* _Assignment_: Please repeat every entry exactly as written, but skip the pictures.

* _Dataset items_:
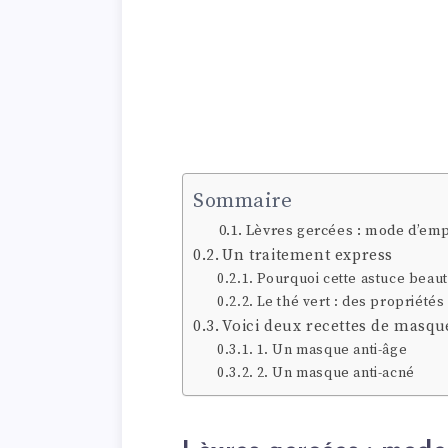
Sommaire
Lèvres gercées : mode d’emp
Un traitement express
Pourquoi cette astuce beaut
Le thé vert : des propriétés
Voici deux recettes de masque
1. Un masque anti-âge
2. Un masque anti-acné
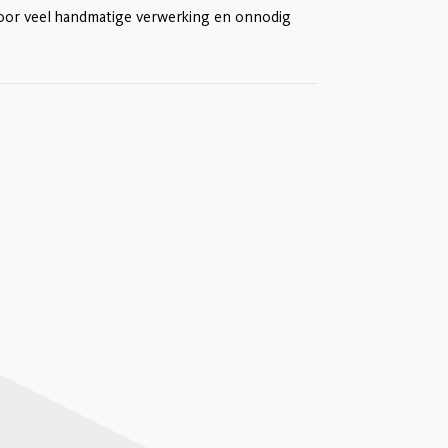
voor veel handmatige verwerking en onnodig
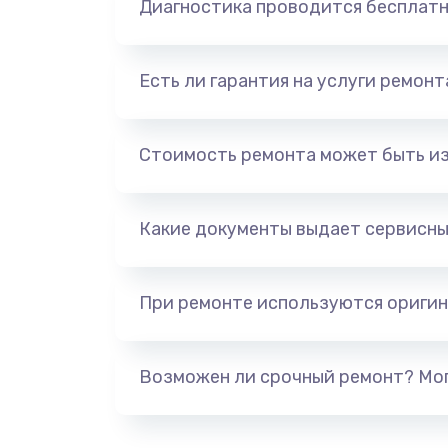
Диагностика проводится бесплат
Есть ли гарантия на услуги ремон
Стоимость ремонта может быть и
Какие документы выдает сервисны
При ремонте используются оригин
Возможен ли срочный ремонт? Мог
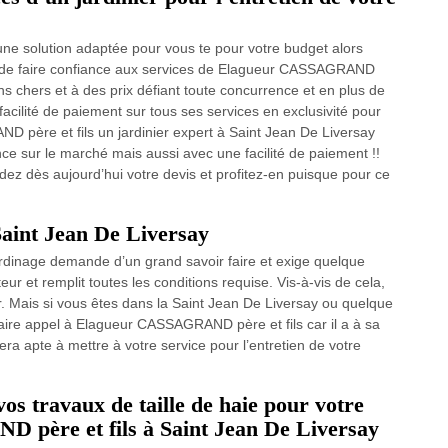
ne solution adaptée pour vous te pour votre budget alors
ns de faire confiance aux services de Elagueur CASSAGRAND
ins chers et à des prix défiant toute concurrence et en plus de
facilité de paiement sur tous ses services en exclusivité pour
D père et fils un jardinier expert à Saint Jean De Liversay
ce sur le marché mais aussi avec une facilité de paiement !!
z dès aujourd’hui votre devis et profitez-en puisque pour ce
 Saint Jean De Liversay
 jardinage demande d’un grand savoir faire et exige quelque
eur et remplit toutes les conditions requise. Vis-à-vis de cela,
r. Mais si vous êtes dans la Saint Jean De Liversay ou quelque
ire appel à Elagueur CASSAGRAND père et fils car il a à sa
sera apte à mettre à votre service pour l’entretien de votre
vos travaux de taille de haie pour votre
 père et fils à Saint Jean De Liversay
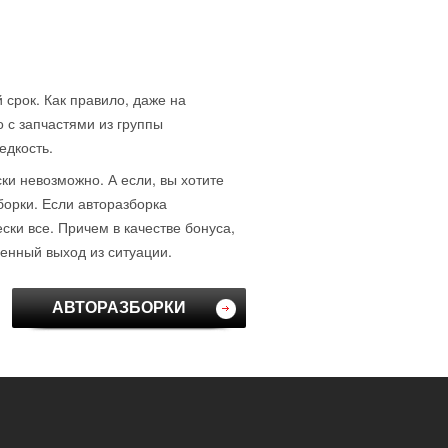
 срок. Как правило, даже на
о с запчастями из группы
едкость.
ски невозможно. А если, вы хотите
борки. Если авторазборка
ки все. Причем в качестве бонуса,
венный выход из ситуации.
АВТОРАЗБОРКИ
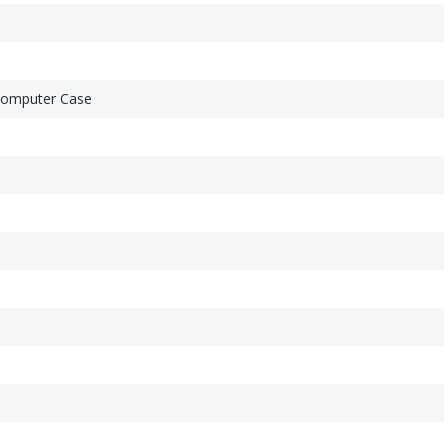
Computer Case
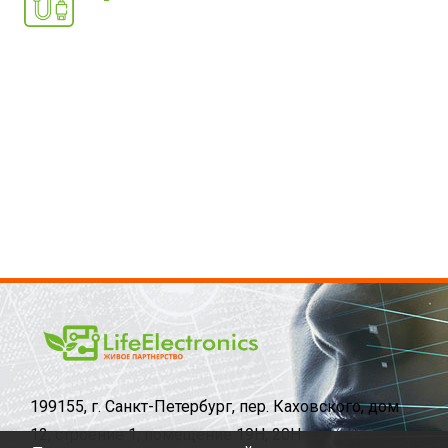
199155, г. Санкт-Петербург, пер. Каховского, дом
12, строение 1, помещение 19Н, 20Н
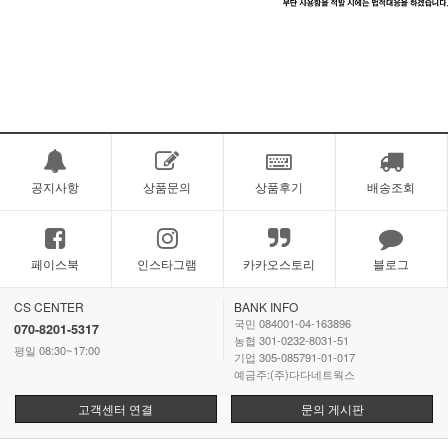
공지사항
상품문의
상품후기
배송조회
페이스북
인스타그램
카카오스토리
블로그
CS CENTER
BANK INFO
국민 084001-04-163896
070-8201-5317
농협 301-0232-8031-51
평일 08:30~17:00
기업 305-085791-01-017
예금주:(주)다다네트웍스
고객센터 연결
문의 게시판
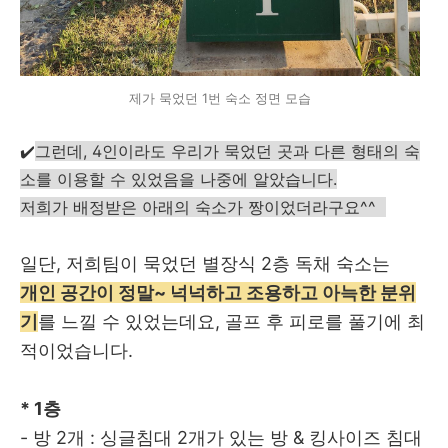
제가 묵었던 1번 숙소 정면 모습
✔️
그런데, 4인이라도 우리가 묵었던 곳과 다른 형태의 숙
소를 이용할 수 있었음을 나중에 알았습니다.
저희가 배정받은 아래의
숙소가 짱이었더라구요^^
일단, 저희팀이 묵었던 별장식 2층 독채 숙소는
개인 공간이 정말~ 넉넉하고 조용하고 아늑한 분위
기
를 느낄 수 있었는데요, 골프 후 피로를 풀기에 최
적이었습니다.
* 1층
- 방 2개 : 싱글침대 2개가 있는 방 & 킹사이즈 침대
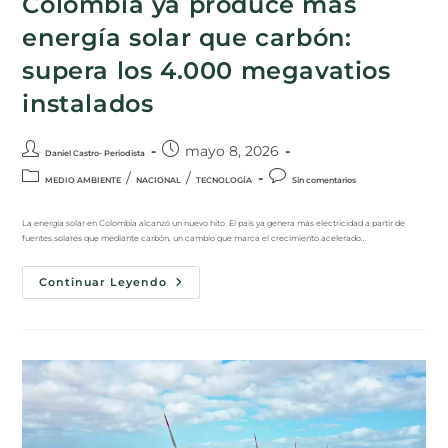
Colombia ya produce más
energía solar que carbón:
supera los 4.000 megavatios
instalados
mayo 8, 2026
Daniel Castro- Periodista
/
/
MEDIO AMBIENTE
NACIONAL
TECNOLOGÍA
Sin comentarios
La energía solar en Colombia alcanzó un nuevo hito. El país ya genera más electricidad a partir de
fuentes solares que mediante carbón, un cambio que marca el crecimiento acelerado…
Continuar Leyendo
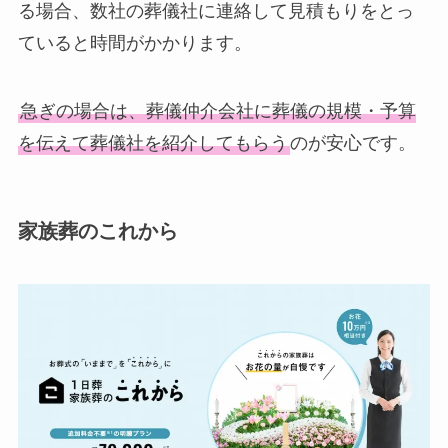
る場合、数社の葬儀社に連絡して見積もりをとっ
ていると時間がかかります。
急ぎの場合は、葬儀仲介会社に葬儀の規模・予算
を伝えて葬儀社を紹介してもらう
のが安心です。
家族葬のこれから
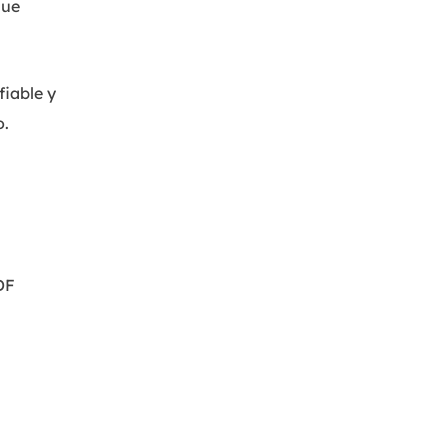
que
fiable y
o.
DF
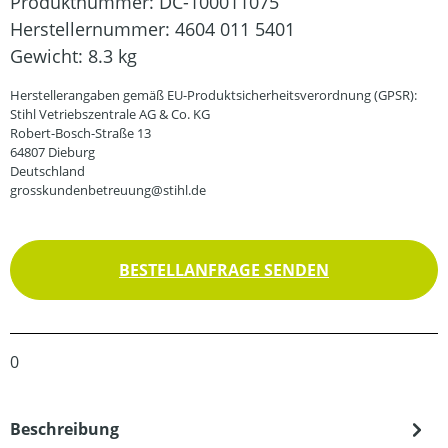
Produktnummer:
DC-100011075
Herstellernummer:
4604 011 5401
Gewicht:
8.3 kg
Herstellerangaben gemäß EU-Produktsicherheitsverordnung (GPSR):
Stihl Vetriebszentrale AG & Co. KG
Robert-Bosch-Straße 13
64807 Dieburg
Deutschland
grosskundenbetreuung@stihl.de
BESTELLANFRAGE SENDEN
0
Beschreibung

* _Task result_:
Sommaire
Lèvres gercées : mode d’emp
Un traitement express
Pourquoi cette astuce beaut
Le thé vert : des propriétés
Voici deux recettes de masque
1. Un masque anti-âge
2. Un masque anti-acné
voor veel handmatige verwerking en onnodig
Диагностика проводится бесплат
Есть ли гарантия на услуги ремон
Стоимость ремонта может быть и
Какие документы выдает сервисны
При ремонте используются оригин
Возможен ли срочный ремонт? Мог
ne solution adaptée pour vous te pour votre budget alors
ns de faire confiance aux services de Elagueur CASSAGRAND
ins chers et à des prix défiant toute concurrence et en plus de
facilité de paiement sur tous ses services en exclusivité pour
D père et fils un jardinier expert à Saint Jean De Liversay
ce sur le marché mais aussi avec une facilité de paiement !!
z dès aujourd’hui votre devis et profitez-en puisque pour ce
 Saint Jean De Liversay
 jardinage demande d’un grand savoir faire et exige quelque
eur et remplit toutes les conditions requise. Vis-à-vis de cela,
r. Mais si vous êtes dans la Saint Jean De Liversay ou quelque
ire appel à Elagueur CASSAGRAND père et fils car il a à sa
sera apte à mettre à votre service pour l’entretien de votre
vos travaux de taille de haie pour votre
 père et fils à Saint Jean De Liversay
 срок. Как правило, даже на
о с запчастями из группы
едкость.
ски невозможно. А если, вы хотите
борки. Если авторазборка
ки все. Причем в качестве бонуса,
венный выход из ситуации.
АВТОРАЗБОРКИ
Computer Case
199155, г. Санкт-Петербург, пер. Каховского, дом
12, строение 1, помещение 19Н, 20Н
공지사항
상품문의
상품후기
배송조회
페이스북
인스타그램
카카오스토리
블로그
CS CENTER
BANK INFO
국민 084001-04-163896
070-8201-5317
농협 301-0232-8031-51
평일 08:30~17:00
기업 305-085791-01-017
예금주:(주)다다네트웍스
고객센터 연결
문의 게시판
제가 묵었던 1번 숙소 정면 모습
✔️
그런데, 4인이라도 우리가 묵었던 곳과 다른 형태의 숙
소를 이용할 수 있었음을 나중에 알았습니다.
저희가 배정받은 아래의
숙소가 짱이었더라구요^^
일단, 저희팀이 묵었던 별장식 2층 독채 숙소는
개인 공간이 정말~ 넉넉하고 조용하고 아늑한 분위
기
를 느낄 수 있었는데요, 골프 후 피로를 풀기에 최
적이었습니다.
* 1층
- 방 2개 : 싱글침대 2개가 있는 방 & 킹사이즈 침대
Colombia ya produce más
energía solar que carbón:
supera los 4.000 megavatios
instalados
mayo 8, 2026
Daniel Castro- Periodista
/
/
MEDIO AMBIENTE
NACIONAL
TECNOLOGÍA
Sin comentarios
La energía solar en Colombia alcanzó un nuevo hito. El país ya genera más electricidad a partir de
fuentes solares que mediante carbón, un cambio que marca el crecimiento acelerado…
Continuar Leyendo
る場合、数社の葬儀社に連絡して見積もりをとっ
ていると時間がかかります。
急ぎの場合は、葬儀仲介会社に葬儀の規模・予算
を伝えて葬儀社を紹介してもらう
のが安心です。
家族葬のこれから
que
fiable y
o.
DF
Produktnummer:
DC-100011075
Herstellernummer:
4604 011 5401
Gewicht:
8.3 kg
Herstellerangaben gemäß EU-Produktsicherheitsverordnung (GPSR):
Stihl Vetriebszentrale AG & Co. KG
Robert-Bosch-Straße 13
64807 Dieburg
Deutschland
grosskundenbetreuung@stihl.de
BESTELLANFRAGE SENDEN
0
Beschreibung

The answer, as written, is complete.